▶ _抜粋_:
________
心不全患者へのSac/Val治療でのeGFR低下は一過性、懸念の必要なし
Variation in Renal Function Following Transition to Sacubitril/Valsartan in Patients With Heart Failure
背景
心不全患者がARNI(Sac/Val)治療に移行した場合、腎機能低下が起こることのあることが報告されている。
アメリカBrigham and Women's HospitalのSolomonらは、PARADIGM-HFおよびPARAGON-HFにおいて、Sac/Val投与開始後のeGFR低下(15%以上)の発生、およびその後の心血管アウトカム・治療効果との関連を評価する後向分析を行った。
結論
PARADIGM-HFでは11%、PARAGON-HFでは10%の参加者が、Sac/Val治療への移行でeGFR15%以上の低下を経験していた。しかし、いずれの試験においても、初期のeGFR低下と臨床アウトカムとの間に関連はなく、一次アウトカムに関するSac/Valの治療効果は、eGFRの低下幅にかかわらず、一貫していた。
評価
Sac/Valへのスイッチで挙げられていた懸念を払拭する大規模分析結果である。著者らは、Sac/ValでeGFRが低減する患者はRASiでも低減している場合が多いことを付記し、「RASiで中〜重症腎応答不良があったことは、Sac/Val試行を思いとどまらせる理由にはならない」としている。
________
▶ _資料_:
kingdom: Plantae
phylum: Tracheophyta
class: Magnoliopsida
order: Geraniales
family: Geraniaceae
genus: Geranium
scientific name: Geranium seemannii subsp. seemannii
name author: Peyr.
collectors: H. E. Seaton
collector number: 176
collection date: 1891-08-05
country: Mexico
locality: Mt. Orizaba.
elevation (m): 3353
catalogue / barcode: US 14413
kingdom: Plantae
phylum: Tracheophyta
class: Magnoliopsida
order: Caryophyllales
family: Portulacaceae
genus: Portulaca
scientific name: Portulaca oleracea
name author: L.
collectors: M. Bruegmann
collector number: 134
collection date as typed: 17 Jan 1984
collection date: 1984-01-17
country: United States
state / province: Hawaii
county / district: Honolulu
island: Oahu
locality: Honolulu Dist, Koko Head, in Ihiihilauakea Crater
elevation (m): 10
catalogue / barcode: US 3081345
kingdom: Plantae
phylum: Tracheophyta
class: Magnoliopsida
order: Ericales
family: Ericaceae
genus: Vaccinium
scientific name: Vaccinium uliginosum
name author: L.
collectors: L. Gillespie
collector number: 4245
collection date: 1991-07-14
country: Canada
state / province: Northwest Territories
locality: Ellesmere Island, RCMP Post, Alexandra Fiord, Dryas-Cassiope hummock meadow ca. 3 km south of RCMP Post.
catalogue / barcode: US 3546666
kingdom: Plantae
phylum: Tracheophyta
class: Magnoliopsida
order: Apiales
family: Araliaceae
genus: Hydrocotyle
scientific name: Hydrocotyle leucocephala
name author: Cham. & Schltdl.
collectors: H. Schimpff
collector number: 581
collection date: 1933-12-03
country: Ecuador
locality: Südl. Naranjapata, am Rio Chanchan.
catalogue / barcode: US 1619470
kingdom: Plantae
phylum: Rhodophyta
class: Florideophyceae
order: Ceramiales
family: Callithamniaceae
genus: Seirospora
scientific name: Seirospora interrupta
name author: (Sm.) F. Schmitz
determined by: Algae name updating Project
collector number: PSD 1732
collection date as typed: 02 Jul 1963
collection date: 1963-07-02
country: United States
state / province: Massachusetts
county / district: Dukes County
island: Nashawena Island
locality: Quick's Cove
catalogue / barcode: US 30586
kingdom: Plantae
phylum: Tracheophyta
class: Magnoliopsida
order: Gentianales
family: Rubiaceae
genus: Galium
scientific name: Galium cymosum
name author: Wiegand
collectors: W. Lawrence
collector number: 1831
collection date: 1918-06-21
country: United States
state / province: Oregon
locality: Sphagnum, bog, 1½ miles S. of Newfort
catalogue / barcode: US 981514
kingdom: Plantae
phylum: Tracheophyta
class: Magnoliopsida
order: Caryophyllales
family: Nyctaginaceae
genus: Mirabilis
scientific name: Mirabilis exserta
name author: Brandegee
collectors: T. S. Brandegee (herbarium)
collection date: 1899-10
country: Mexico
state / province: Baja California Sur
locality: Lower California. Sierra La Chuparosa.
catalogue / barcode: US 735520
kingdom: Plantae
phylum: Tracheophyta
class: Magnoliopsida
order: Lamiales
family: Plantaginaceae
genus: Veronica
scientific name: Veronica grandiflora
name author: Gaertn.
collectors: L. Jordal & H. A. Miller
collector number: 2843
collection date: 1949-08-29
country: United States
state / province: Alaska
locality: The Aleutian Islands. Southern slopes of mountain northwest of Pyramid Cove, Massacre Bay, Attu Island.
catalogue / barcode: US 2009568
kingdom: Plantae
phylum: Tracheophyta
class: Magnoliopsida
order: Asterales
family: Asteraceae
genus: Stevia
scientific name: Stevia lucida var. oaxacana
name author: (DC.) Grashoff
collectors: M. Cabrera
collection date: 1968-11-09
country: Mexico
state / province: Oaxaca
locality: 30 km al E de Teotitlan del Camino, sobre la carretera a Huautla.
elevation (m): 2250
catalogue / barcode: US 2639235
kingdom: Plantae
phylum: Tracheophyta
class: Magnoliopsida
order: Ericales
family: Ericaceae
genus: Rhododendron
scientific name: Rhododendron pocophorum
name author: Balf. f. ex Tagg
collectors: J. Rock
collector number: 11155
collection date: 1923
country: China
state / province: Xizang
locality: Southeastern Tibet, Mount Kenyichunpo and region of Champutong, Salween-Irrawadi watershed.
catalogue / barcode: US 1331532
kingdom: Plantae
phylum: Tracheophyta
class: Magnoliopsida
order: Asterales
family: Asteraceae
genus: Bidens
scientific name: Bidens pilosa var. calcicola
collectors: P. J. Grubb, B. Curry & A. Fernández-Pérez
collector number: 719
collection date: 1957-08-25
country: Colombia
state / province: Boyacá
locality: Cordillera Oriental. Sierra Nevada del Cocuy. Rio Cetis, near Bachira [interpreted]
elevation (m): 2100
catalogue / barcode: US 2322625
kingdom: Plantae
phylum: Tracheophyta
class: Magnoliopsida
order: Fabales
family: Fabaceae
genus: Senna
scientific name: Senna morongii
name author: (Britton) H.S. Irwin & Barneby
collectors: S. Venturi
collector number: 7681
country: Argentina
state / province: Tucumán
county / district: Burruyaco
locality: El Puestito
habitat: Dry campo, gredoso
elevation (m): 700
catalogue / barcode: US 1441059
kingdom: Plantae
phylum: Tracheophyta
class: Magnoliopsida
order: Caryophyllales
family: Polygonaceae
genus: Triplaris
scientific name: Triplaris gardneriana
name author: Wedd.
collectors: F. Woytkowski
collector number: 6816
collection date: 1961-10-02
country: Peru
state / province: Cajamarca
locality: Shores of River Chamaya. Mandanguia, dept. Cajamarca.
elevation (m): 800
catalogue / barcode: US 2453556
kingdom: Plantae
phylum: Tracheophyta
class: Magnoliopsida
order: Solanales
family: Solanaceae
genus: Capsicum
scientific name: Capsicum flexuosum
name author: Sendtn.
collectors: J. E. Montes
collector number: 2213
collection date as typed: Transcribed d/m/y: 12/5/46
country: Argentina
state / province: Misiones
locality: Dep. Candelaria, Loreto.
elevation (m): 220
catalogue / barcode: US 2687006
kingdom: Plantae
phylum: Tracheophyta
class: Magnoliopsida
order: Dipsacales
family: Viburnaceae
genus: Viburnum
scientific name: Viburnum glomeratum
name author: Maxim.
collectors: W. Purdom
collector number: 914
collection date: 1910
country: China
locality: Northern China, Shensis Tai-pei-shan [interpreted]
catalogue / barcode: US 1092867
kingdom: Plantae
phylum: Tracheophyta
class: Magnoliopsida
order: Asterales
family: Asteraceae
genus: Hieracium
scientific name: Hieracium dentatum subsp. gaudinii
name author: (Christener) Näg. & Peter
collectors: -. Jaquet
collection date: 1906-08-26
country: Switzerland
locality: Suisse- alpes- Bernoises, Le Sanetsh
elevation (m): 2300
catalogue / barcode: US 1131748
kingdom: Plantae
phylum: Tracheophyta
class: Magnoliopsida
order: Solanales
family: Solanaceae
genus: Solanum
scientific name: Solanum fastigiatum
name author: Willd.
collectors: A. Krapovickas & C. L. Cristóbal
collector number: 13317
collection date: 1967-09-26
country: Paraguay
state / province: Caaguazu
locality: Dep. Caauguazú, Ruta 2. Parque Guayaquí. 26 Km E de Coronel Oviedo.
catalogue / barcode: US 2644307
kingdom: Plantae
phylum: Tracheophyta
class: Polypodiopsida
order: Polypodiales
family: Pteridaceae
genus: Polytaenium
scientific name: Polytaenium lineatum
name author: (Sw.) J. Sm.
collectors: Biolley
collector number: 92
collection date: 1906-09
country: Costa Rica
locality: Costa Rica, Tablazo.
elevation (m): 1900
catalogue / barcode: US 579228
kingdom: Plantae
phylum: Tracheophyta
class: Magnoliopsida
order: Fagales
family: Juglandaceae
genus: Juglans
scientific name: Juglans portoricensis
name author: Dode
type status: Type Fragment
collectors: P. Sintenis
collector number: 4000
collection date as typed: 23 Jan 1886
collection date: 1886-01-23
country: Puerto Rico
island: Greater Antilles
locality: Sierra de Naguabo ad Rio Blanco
________
▶ _課題一覧_:
[a] 抜粋によると、PARAGON-HFでSac/Val治療への移行によりeGFRが15%以上低下した参加者は何%か。
[b] 抜粋の本文を区切っている小見出しをすべて挙げよ。
[c] 抜粋の内容を2文で要約せよ。
答えは抜粋の内容だけを根拠にすること。

▶ _課題の結果_:
[a] 10%

[b] 背景、結論、評価

[c] PARADIGM-HFとPARAGON-HFの後向分析では、Sac/Val治療への移行で、それぞれ11%と10%の参加者がeGFRの15%以上の低下を経験していた。しかしこの初期低下は臨床アウトカムと関連せず、一次アウトカムに対する治療効果もeGFRの低下幅にかかわらず一貫しており、Sac/Valへの切り替えに関する懸念を払拭する結果とされている。